#### Text passage ####
I got nothing to say about my pathetic flips. Really. I've been thinking to myself that, if I'm getting so frustrated over something, its no point learning them really, as the whole point in training is to really have fun. I'm not really have fun, I'm so frsutrated after almost every flipping session. But yet again, thinking of the goals I have for life, c'mon I'm not past the first stone, and I'm already giving up. I can't give up no matter what, I have to stick to my goals. I guess this will be a testament on how much perseverance and resilience I have. And flips are indeed nothing but practice and practice and practice. The starting is always the hardest. Once I overcome those physical and mental barriers, flips will start to be fun, and progressing will be at least much easier.

To be honest I'm really steadfast in my goals in terms of movements but when it comes to studies or something else, wow my determination is rather low.
#### Listed entries ####
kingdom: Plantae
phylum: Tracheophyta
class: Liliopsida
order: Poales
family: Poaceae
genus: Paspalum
####
» Tasks to carry out:
[a] According to the post about learning flips, why did the writer think about giving up on them?
[b] Continue the post about learning flips from its final sentence, in the same voice.

» The results:
[a] The writer felt that the whole point of training is to have fun. Because flipping sessions were leaving them frustrated almost every time instead, it seemed there was no point in learning flips.

[b]
Strength training. My routine looks really fucking tough. I've been training at weights really low to 90% 1rm especially for squats, because I find it hard to peak up. I can say that my bench press and deadlifts are rather easy as I haven't totally push them to my furthest. Squats are really taking alot out of me. 70kg squats can be fucking tiring and my form isn't very satisfactory. I'm not sure how am I gonna survive through week 4 which is indeed the killer week, especially the friday where I will be peaking to 80kg squats x 5. Week 3's Monday is already fucking tough. Not sure how am I gonna survive those killer weeks. But if I really cannot do those lifts well, I will lower the intensity of the lifts by all means. I still got 11 months to get my 2x bw squats and OAC.

Current PRs (and aims) :
Squats - 76kg x 5 (no increase, but i hope to get to 90kg by midyear)
Bench Press - 50kg x 5 (can do more though, but good enough, should be able to hit 60kg after the end of this routine)
Deadlifts - 75kg x 5 (good increase, can do more as well, i'll take this lift easy)
Pullups - 25kg x 3, 30kg x 1 (ok ok increase, hoping to bring the 30kg x 1 to 30kg x 5 by sometime before midyear)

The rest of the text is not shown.